What is needed:
The expected output is a copy of every line in the records with the string "other".

—————

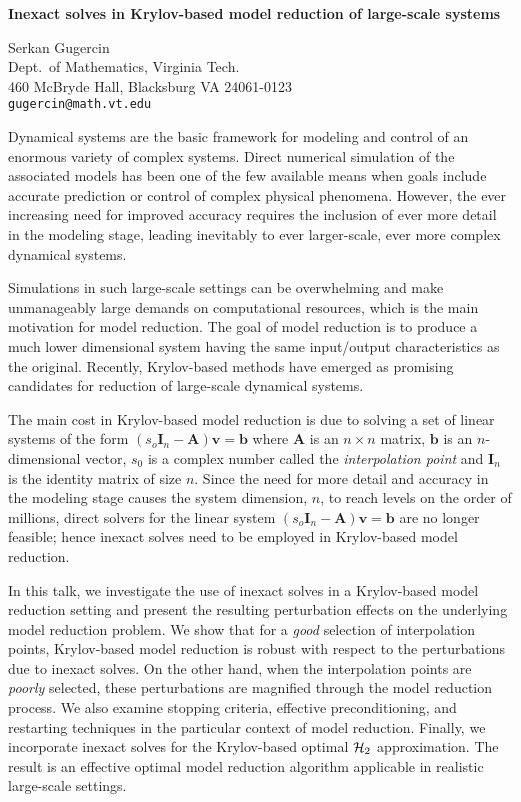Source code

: \documentclass{report}
\begin{document}

\begin{center}
{\large
{\bf Inexact solves in Krylov-based model reduction of large-scale systems}}

	Serkan Gugercin \\
	Dept.~of Mathematics, Virginia Tech. \\
	460 McBryde Hall, Blacksburg VA 24061-0123 \\
	{\tt gugercin@math.vt.edu}
\end{center}
Dynamical systems are the basic framework for modeling and
control of an enormous variety of complex systems. Direct
numerical simulation of the associated models has been one
of the few available means when goals include accurate
prediction or control of complex physical phenomena.
However, the ever increasing need for improved accuracy
requires the inclusion of ever more detail in the modeling
stage, leading inevitably to ever larger-scale, ever more
complex dynamical systems.

Simulations in such
large-scale settings can be overwhelming and make
unmanageably large demands on computational resources, which
is the main motivation for model reduction. The goal of
model reduction is to produce a much lower dimensional
system having the same input/output characteristics as the
original. Recently, Krylov-based methods have emerged as
promising candidates for reduction of large-scale dynamical
systems.

The main cost in Krylov-based model reduction
is due to solving a set of linear systems of the form
$(s_o \mathbf{I}_n - \mathbf{A}) \mathbf{v} = \mathbf{b}$
where
$\mathbf{A}$ is an ${n \times n}$ matrix, $\mathbf{b}$ is an
$n$-dimensional vector, $s_0$ is a complex number called the
{\it interpolation point} and $\mathbf{I}_n$ is the identity
matrix of size $n$. Since the need for more detail and
accuracy in the modeling stage causes the system dimension,
$n$, to reach levels on the order of millions, direct
solvers for the linear system
$(s_o \mathbf{I}_n - \mathbf{A}) \mathbf{v} = \mathbf{b}$
are no longer feasible;
hence inexact solves need to be employed in Krylov-based
model reduction.

In this talk, we investigate the use of
inexact solves in a Krylov-based model reduction setting and
present the resulting perturbation effects on the underlying
model reduction problem. We show that for a \emph{good}
selection of interpolation points, Krylov-based model
reduction is robust with respect to the perturbations due to
inexact solves. On the other hand, when the interpolation
points are \emph{poorly} selected, these perturbations are
magnified through the model reduction process. We also
examine stopping criteria, effective preconditioning, and
restarting techniques in the particular context of model
reduction. Finally, we incorporate inexact solves for the
Krylov-based optimal ${\cal H}_2$ approximation. The result
is an effective optimal model reduction algorithm applicable
in realistic large-scale settings.



\end{document}
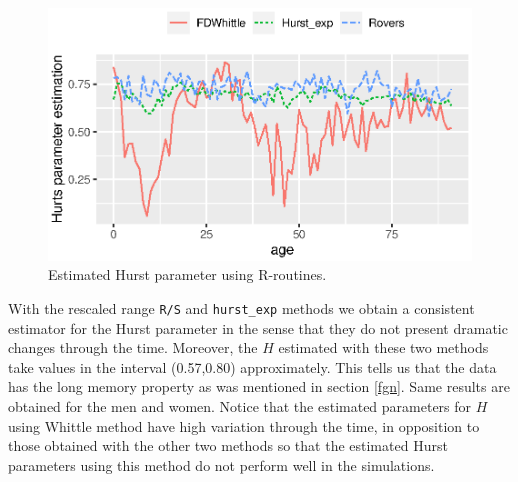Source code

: \documentclass[smallextended]{svjour3}
\begin{document}
    \begin{figure}[H]
        \centering
        \includegraphics{Hurst-Women.eps}
        \caption{Estimated Hurst parameter using R-routines.}
        \label{graph-Hurst_Est_Wo}
    \end{figure}
%
        With the rescaled range \verb|R/S| and \verb|hurst_exp| methods we 
    obtain a consistent estimator for the Hurst parameter in the sense that 
    they do not present dramatic changes through the time. Moreover, the $H$ 
    estimated with these two methods take values in the interval (0.57,0.80) 
    approximately. This tells us that the data has the long memory property as
    was mentioned in section \ref{fgn}. Same results are obtained 
    for the men and women.
%
        Notice that the estimated parameters for $H$ using Whittle method have 
    high variation through the time, in opposition to those obtained with the 
    other two methods so that the estimated Hurst parameters using this method 
    do not perform well in the simulations.
\end{document}
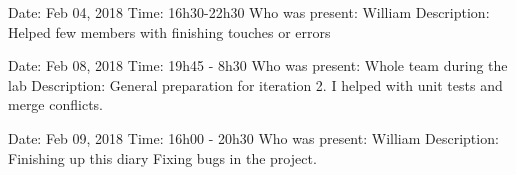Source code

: \documentclass{article}
\begin{document}
    \vspace{2em}
    \begin{flushleft}
        Date: Feb 04, 2018 \newline
        Time: 16h30-22h30 \newline
        Who was present: William \newline
        Description: \newline
        Helped few members with finishing touches or errors \newline
    \end{flushleft}
    \vspace{2em}

    \begin{flushleft}
        Date: Feb 08, 2018 \newline
        Time: 19h45 - 8h30 \newline
        Who was present: Whole team during the lab \newline
        Description: \newline
        General preparation for iteration 2. \newline
        I helped with unit tests and merge conflicts. \newline
    \end{flushleft}
    \vspace{2em}

    \begin{flushleft}
        Date: Feb 09, 2018 \newline
        Time: 16h00 - 20h30 \newline
        Who was present: William \newline
        Description: \newline
        Finishing up this diary \newline
        Fixing bugs in the project. \newline
    \end{flushleft}
    \vspace{2em}
\end{document}
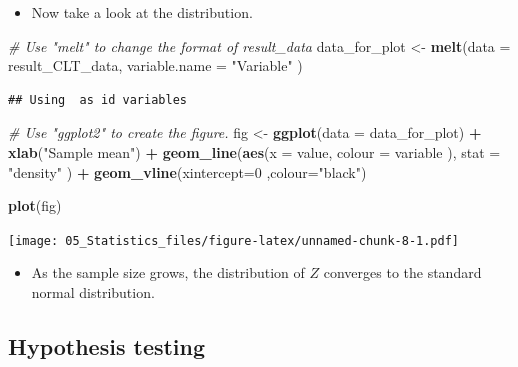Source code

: \documentclass[]{book}
\newenvironment{Shaded}{\begin{snugshade}}{\end{snugshade}}
\newcommand{\KeywordTok}[1]{\textcolor[rgb]{0.13,0.29,0.53}{\textbf{#1}}}
\newcommand{\DataTypeTok}[1]{\textcolor[rgb]{0.13,0.29,0.53}{#1}}
\newcommand{\DecValTok}[1]{\textcolor[rgb]{0.00,0.00,0.81}{#1}}
\newcommand{\StringTok}[1]{\textcolor[rgb]{0.31,0.60,0.02}{#1}}
\newcommand{\CommentTok}[1]{\textcolor[rgb]{0.56,0.35,0.01}{\textit{#1}}}
\newcommand{\OperatorTok}[1]{\textcolor[rgb]{0.81,0.36,0.00}{\textbf{#1}}}
\newcommand{\NormalTok}[1]{#1}
\providecommand{\tightlist}{%
  \setlength{\itemsep}{0pt}\setlength{\parskip}{0pt}}
\begin{document}
\begin{itemize}
\tightlist
\item
  Now take a look at the distribution.
\end{itemize}

\begin{Shaded}
\begin{Highlighting}[]
\CommentTok{# Use "melt" to change the format of result_data}
\NormalTok{data_for_plot <-}\StringTok{ }\KeywordTok{melt}\NormalTok{(}\DataTypeTok{data =}\NormalTok{ result_CLT_data, }\DataTypeTok{variable.name =} \StringTok{"Variable"}\NormalTok{ )}
\end{Highlighting}
\end{Shaded}

\begin{verbatim}
## Using  as id variables
\end{verbatim}

\begin{Shaded}
\begin{Highlighting}[]
\CommentTok{# Use "ggplot2" to create the figure.}
\NormalTok{fig <-}\StringTok{ }
\StringTok{  }\KeywordTok{ggplot}\NormalTok{(}\DataTypeTok{data =}\NormalTok{ data_for_plot) }\OperatorTok{+}
\StringTok{  }\KeywordTok{xlab}\NormalTok{(}\StringTok{"Sample mean"}\NormalTok{) }\OperatorTok{+}\StringTok{ }
\StringTok{  }\KeywordTok{geom_line}\NormalTok{(}\KeywordTok{aes}\NormalTok{(}\DataTypeTok{x =}\NormalTok{ value, }\DataTypeTok{colour =}\NormalTok{ variable ),   }\DataTypeTok{stat =} \StringTok{"density"}\NormalTok{ ) }\OperatorTok{+}\StringTok{ }
\StringTok{  }\KeywordTok{geom_vline}\NormalTok{(}\DataTypeTok{xintercept=}\DecValTok{0}\NormalTok{ ,}\DataTypeTok{colour=}\StringTok{"black"}\NormalTok{)}

\KeywordTok{plot}\NormalTok{(fig)}
\end{Highlighting}
\end{Shaded}

\texttt{[image: 05\_Statistics\_files/figure-latex/unnamed-chunk-8-1.pdf]}

\begin{itemize}
\tightlist
\item
  As the sample size grows, the distribution of \(Z\) converges to the
  standard normal distribution.
\end{itemize}

\subsection{Hypothesis testing}\label{hypothesis-testing-1}
\end{document}
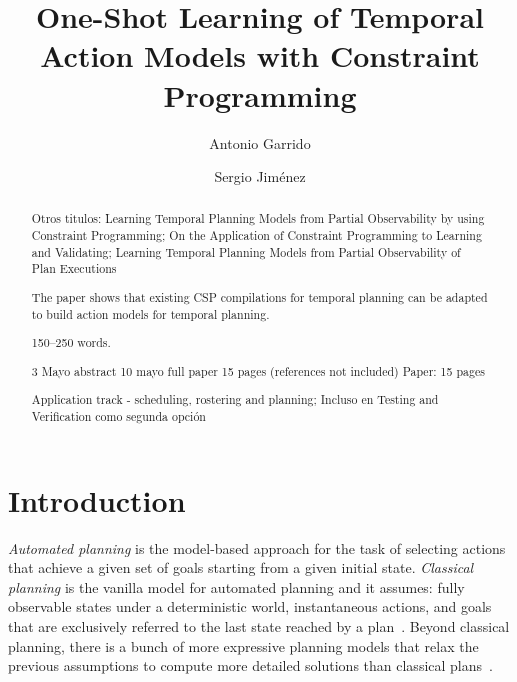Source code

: \documentclass[runningheads]{llncs}
\begin{document}
\title{One-Shot Learning of Temporal Action Models with Constraint Programming}


%
\author{Antonio Garrido \and Sergio Jim\'enez}

%

\maketitle              %

\begin{abstract}
Otros titulos:  Learning Temporal Planning Models from Partial Observability by using Constraint Programming; On the Application of Constraint Programming to Learning and Validating;
Learning Temporal Planning Models from Partial Observability of Plan Executions

The paper shows that existing CSP compilations for temporal planning can be adapted to build action models for temporal planning.


150--250 words.

3 Mayo abstract
10 mayo full paper 15 pages (references not included)
Paper: 15 pages

Application track - scheduling, rostering and planning;
Incluso en Testing and Verification como segunda opción

\end{abstract}


\section{Introduction}
\label{sec:introduction}

{\em Automated planning} is the model-based approach for the task of selecting actions that achieve a given set of goals starting from a given initial state. {\em Classical planning} is the vanilla model for automated planning and it assumes: fully observable states under a deterministic world, instantaneous actions, and goals that are exclusively referred to the last state reached by a plan~\cite{geffner2013concise,ghallab2004automated}. Beyond classical planning, there is a bunch of more expressive planning models that relax the previous assumptions to compute more detailed solutions than classical plans~\cite{ghallab2004automated}.
\end{document}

—————

Solution to this exercise:
inexact solves. On the other hand, when the interpolation
    other two methods so that the estimated Hurst parameters using this method 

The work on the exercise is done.